# EXTRACTED INFORMATION
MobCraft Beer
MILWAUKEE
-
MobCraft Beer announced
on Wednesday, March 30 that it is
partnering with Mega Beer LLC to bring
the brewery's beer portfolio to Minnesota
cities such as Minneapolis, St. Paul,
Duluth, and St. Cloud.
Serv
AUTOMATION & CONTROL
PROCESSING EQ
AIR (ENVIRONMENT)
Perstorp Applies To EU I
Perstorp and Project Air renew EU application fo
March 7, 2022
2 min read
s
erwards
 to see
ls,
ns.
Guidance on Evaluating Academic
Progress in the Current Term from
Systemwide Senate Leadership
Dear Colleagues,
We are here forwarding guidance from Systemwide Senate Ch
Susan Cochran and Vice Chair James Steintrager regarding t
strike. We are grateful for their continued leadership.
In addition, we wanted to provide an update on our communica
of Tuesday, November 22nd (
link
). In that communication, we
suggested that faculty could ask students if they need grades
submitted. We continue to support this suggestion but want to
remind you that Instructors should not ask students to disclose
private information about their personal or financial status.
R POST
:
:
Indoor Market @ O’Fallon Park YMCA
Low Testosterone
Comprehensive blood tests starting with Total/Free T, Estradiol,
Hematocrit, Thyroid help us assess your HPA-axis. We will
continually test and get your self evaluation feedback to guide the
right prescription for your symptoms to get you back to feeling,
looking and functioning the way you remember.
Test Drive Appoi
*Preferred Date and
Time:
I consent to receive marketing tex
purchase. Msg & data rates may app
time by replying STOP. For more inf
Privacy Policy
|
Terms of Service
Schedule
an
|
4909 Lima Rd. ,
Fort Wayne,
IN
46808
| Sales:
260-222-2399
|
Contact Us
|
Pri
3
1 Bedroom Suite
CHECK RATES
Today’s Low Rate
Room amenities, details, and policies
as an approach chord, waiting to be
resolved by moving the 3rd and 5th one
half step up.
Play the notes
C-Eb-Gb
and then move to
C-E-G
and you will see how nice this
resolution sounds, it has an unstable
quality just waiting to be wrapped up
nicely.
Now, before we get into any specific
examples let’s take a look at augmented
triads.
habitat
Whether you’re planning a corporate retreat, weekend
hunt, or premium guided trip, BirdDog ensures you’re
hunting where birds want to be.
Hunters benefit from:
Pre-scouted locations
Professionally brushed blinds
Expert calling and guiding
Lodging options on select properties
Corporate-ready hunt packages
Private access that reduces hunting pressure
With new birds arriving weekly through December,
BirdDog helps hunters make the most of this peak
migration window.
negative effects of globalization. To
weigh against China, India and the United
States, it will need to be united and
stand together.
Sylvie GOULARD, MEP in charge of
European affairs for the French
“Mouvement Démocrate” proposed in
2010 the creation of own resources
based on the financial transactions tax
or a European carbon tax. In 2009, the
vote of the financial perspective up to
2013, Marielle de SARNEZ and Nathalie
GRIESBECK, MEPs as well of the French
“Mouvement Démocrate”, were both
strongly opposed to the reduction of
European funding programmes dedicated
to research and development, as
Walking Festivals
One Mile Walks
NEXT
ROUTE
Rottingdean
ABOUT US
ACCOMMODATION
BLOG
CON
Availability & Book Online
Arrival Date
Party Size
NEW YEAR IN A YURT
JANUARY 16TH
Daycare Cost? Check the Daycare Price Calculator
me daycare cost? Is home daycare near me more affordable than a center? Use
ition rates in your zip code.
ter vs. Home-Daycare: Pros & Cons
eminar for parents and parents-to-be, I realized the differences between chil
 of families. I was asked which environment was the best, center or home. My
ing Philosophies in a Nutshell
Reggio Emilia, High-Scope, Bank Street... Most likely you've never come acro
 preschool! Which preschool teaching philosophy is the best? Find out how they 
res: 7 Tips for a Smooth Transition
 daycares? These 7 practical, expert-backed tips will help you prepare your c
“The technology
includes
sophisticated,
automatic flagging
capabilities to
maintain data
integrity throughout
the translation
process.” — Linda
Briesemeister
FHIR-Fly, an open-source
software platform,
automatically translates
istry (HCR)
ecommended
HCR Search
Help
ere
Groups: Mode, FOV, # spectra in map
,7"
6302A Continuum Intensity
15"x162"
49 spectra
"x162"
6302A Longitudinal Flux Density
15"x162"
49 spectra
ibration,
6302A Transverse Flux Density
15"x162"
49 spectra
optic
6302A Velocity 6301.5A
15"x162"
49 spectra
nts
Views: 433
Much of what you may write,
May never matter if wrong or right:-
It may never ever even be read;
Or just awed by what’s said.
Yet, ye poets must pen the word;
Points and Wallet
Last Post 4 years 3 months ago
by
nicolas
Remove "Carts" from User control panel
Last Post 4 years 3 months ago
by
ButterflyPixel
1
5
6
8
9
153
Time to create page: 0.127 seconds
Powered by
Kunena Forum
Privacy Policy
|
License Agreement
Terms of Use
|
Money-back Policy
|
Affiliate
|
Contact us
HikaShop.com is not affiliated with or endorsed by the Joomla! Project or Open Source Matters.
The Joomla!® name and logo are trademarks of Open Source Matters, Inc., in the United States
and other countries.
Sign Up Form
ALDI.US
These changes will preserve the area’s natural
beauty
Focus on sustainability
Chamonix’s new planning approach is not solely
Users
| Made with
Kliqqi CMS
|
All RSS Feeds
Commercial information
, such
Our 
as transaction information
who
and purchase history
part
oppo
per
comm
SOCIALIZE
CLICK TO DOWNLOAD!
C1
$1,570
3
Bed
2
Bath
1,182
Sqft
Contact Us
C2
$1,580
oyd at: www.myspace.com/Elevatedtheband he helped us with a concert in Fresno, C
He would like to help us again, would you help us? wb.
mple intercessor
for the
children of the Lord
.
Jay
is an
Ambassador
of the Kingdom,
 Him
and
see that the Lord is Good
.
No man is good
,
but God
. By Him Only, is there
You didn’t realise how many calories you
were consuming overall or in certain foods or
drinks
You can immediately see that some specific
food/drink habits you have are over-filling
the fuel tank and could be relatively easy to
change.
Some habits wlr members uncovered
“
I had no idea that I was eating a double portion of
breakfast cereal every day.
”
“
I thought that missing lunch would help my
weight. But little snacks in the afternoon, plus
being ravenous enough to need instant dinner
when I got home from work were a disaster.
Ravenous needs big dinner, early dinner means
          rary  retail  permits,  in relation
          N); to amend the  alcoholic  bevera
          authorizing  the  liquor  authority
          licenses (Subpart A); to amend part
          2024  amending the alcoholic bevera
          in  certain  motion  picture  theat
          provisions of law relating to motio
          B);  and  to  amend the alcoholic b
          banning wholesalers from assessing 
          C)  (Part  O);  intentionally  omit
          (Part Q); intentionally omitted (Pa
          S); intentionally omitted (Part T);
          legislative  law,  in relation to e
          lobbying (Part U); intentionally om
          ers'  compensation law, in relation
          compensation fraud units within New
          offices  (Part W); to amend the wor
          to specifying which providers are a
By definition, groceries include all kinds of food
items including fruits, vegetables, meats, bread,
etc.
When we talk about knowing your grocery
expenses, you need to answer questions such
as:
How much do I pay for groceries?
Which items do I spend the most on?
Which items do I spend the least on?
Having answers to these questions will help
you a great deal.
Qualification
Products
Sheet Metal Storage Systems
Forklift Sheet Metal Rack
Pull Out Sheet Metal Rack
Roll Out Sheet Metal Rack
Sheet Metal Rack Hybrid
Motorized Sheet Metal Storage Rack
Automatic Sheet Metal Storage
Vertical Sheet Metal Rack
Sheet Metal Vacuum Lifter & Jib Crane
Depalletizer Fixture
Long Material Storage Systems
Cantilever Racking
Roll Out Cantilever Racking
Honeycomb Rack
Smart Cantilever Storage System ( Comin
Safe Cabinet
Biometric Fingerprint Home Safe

# EXERCISE AIM
Tally the lines in the records above that contain the string "just" and report only the tally.

# ANSWER TO THE PROBLEM
2